### La consigne
Recopiez à l'identique, dans l'extrait sur le débat consacré au Moyen-Orient, le passage allant de « Le lancement de » jusqu'à « les deux parties. » inclus.

### Extrait choisi
Le lancement de l’Académie de défense de l’École militaire (ACADEM) par le ministre des Armées Sébastien Lecornu, jeudi 26 octobre, a été suivi d’une
série de rencontres et débats portant sur diverses thématiques. Parmi ces ateliers, celui intitulé « Recomposition géopolitique au Moyen-Orient : prochaine surprise stratégique ? », programmé de longue date, s’est trouvé projeté au cœur de l’actualité par le déclenchement des hostilités entre le Hamas et Israël. En
cours depuis le 7 octobre, ce conflit est le cinquième en quinze ans entre les deux parties.
Animé par le vice-amiral d’escadre (2S) Pascal Ausseur, directeur général de la Fondation méditerranéenne d’études stratégiques (FMES), le débat a rassemblé dans l’amphithéâtre Foch de l’École militaire plusieurs spécialistes de la région : le chercheur franco-libanais Karim Emile Bitar, ancien responsable du programme Moyen-Orient de l’IRIS, enseignant à l’École normale supérieure de Lyon et à l’Institut national du service public (ex-ENA) ; Jean-Paul Chagnollaud, président de l’Institut de Recherche et d’études Méditerranée Moyen-Orient (iReMMO) ; Fatiha Dazi-Héni, chercheuse à l’Institut de recherche stratégique de l’École militaire (IRSEM) ; Théo Nencini, spécialiste de la Chine au Moyen-Orient et de l’Iran, chercheur doctorant à l’Institut catholique de Paris et à l’Université de Grenoble-Alpes ; et Pierre Razoux, directeur académique de la FMES.

### Extraits de données
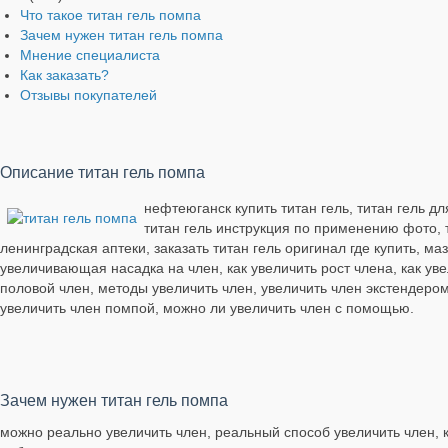
Что такое титан гель помпа
Зачем нужен титан гель помпа
Мнение специалиста
Как заказать?
Отзывы покупателей
Описание титан гель помпа
нефтеюганск купить титан гель, титан гель дл
титан гель инструкция по применению фото, ти
ленинградская аптеки, заказать титан гель оригинал где купить, ма
увеличивающая насадка на член, как увеличить рост члена, как ув
половой член, методы увеличить член, увеличить член экстендеро
увеличить член помпой, можно ли увеличить член с помощью.
Зачем нужен титан гель помпа
можно реально увеличить член, реальный способ увеличить член, к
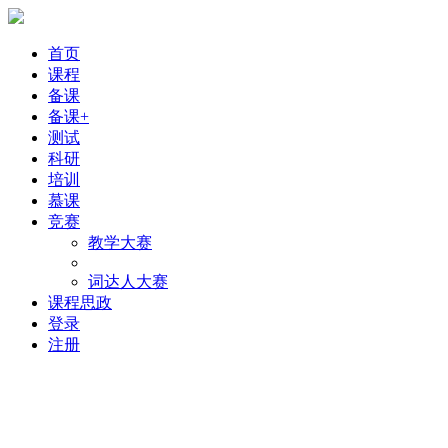
首页
课程
备课
备课+
测试
科研
培训
慕课
竞赛
教学大赛
词达人大赛
课程思政
登录
注册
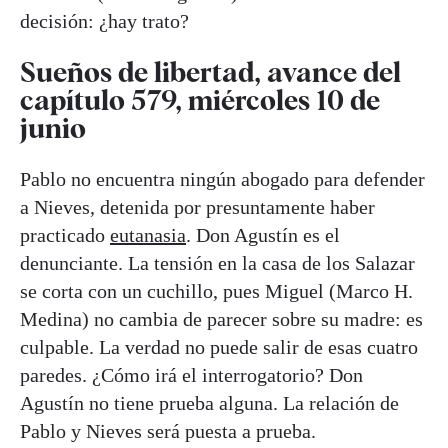
decisión: ¿hay trato?
Sueños de libertad, avance del
capítulo 579, miércoles 10 de
junio
Pablo no encuentra ningún abogado para defender
a Nieves, detenida por presuntamente haber
practicado
eutanasia
. Don Agustín es el
denunciante. La tensión en la casa de los Salazar
se corta con un cuchillo, pues Miguel (Marco H.
Medina) no cambia de parecer sobre su madre: es
culpable. La verdad no puede salir de esas cuatro
paredes. ¿Cómo irá el interrogatorio? Don
Agustín no tiene prueba alguna. La relación de
Pablo y Nieves será puesta a prueba.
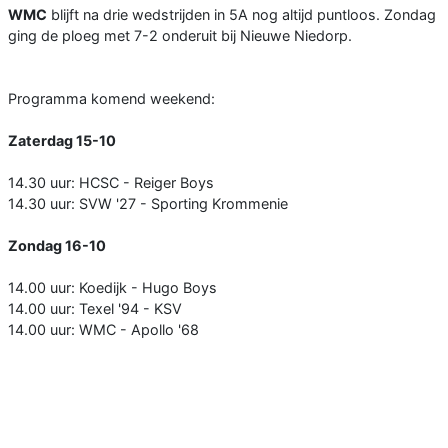
WMC
blijft na drie wedstrijden in 5A nog altijd puntloos. Zondag
ging de ploeg met 7-2 onderuit bij Nieuwe Niedorp.
Programma komend weekend:
Zaterdag 15-10
14.30 uur: HCSC - Reiger Boys
14.30 uur: SVW '27 - Sporting Krommenie
Zondag 16-10
14.00 uur: Koedijk - Hugo Boys
14.00 uur: Texel '94 - KSV
14.00 uur: WMC - Apollo '68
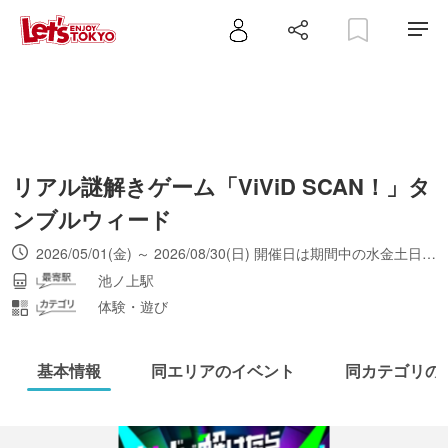
リアル謎解きゲーム「ViViD SCAN！」タ
ンブルウィード
2026/05/01(金) ～ 2026/08/30(日) 開催日は期間中の水金土日祝と祝前日、8月13日（8月26日は実施なし）。基本的に30分毎にスタート。合間に間隔が開く回もあり。開場は開演の5分前、入場締切は2分前。
池ノ上駅
体験・遊び
基本情報
同エリアのイベント
同カテゴリの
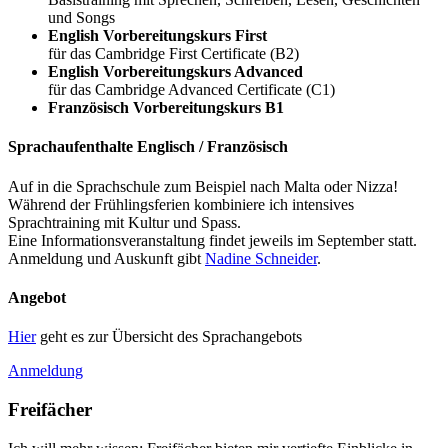
und Songs
English Vorbereitungskurs First
für das Cambridge First Certificate (B2)
English Vorbereitungskurs Advanced
für das Cambridge Advanced Certificate (C1)
Französisch Vorbereitungskurs B1
Sprachaufenthalte Englisch / Französisch
Auf in die Sprachschule zum Beispiel nach Malta oder Nizza!
Während der Frühlingsferien kombiniere ich intensives
Sprachtraining mit Kultur und Spass.
Eine Informationsveranstaltung findet jeweils im September statt.
Anmeldung und Auskunft gibt
Nadine Schneider
.
Angebot
Hier
geht es zur Übersicht des Sprachangebots
Anmeldung
Freifächer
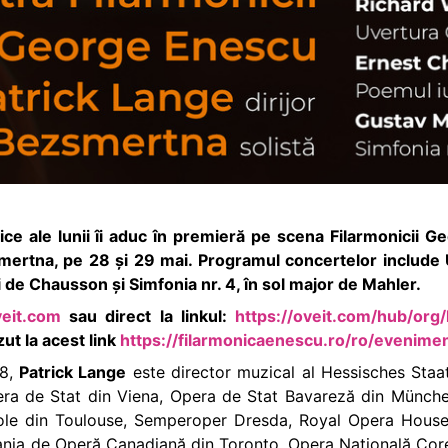
ce ale lunii îi aduc în premieră pe scena Filarmonicii Ge
ertna, pe 28 și 29 mai. Programul concertelor include
i de Chausson și Simfonia nr. 4, în sol major de Mahler.
eit.com
sau direct la linkul:
https://oveit.com/hub/org
ut la acest link
https://filarmonicaenescu.ro/ro/evenime
18,
Patrick Lange
este director muzical al Hessisches Staa
era de Stat din Viena, Opera de Stat Bavareză din München
le din Toulouse, Semperoper Dresda, Royal Opera House 
nia de Operă Canadiană din Toronto, Opera Națională Core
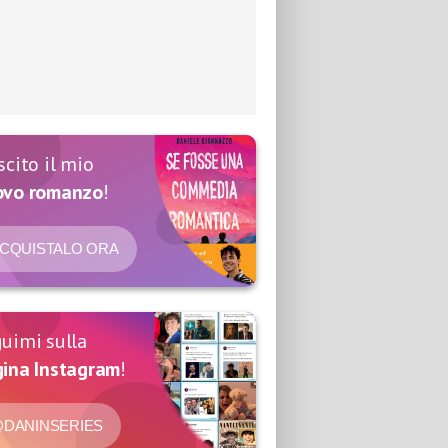
scito il mio
ovo romanzo
!
CQUISTALO ORA
uimi sulla
ina Instagram
!
DANINSERIES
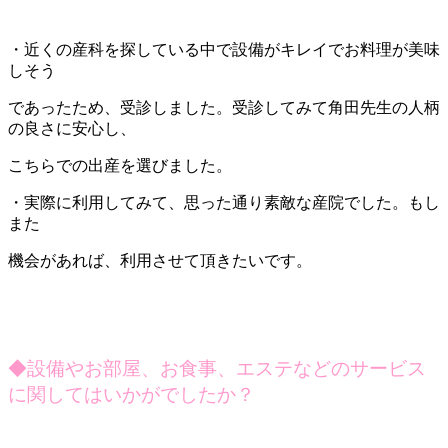
・近くの産科を探している中で設備がキレイでお料理が美味
しそう
であったため、受診しました。受診してみて角田先生の人柄
の良さに安心し、
こちらでの出産を選びました。
・実際に利用してみて、思った通り素敵な産院でした。もし
また
機会があれば、利用させて頂きたいです。
◆設備やお部屋、お食事、エステなどのサービス
に関してはいかがでしたか？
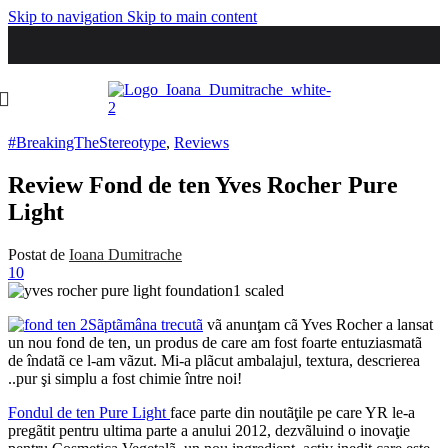
Skip to navigation
Skip to main content
#BreakingTheStereotype
,
Reviews
Review Fond de ten Yves Rocher Pure
Light
Postat de
Ioana Dumitrache
10
Sãptãmâna trecutã
vã anunţam cã Yves Rocher a lansat
un nou fond de ten, un produs de care am fost foarte entuziasmatã
de îndatã ce l-am vãzut. Mi-a plãcut ambalajul, textura, descrierea
..pur şi simplu a fost chimie între noi!
Fondul de ten Pure Light
face parte din noutãţile pe care YR le-a
pregãtit pentru ultima parte a anului 2012, dezvãluind o inovaţie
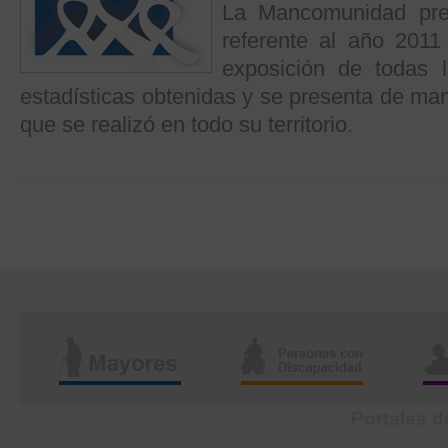
La Mancomunidad pre
referente al año 2011
exposición de todas l
estadísticas obtenidas y se presenta de ma
que se realizó en todo su territorio.
Portales d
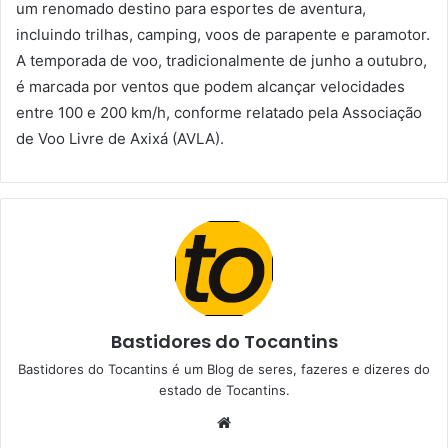
um renomado destino para esportes de aventura,
incluindo trilhas, camping, voos de parapente e paramotor.
A temporada de voo, tradicionalmente de junho a outubro,
é marcada por ventos que podem alcançar velocidades
entre 100 e 200 km/h, conforme relatado pela Associação
de Voo Livre de Axixá (AVLA).
Bastidores do Tocantins
Bastidores do Tocantins é um Blog de seres, fazeres e dizeres do
estado de Tocantins.
W
e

### Résultat obtenu
Le lancement de l’Académie de défense de l’École militaire (ACADEM) par le ministre des Armées Sébastien Lecornu, jeudi 26 octobre, a été suivi d’une
série de rencontres et débats portant sur diverses thématiques. Parmi ces ateliers, celui intitulé « Recomposition géopolitique au Moyen-Orient : prochaine surprise stratégique ? », programmé de longue date, s’est trouvé projeté au cœur de l’actualité par le déclenchement des hostilités entre le Hamas et Israël. En
cours depuis le 7 octobre, ce conflit est le cinquième en quinze ans entre les deux parties.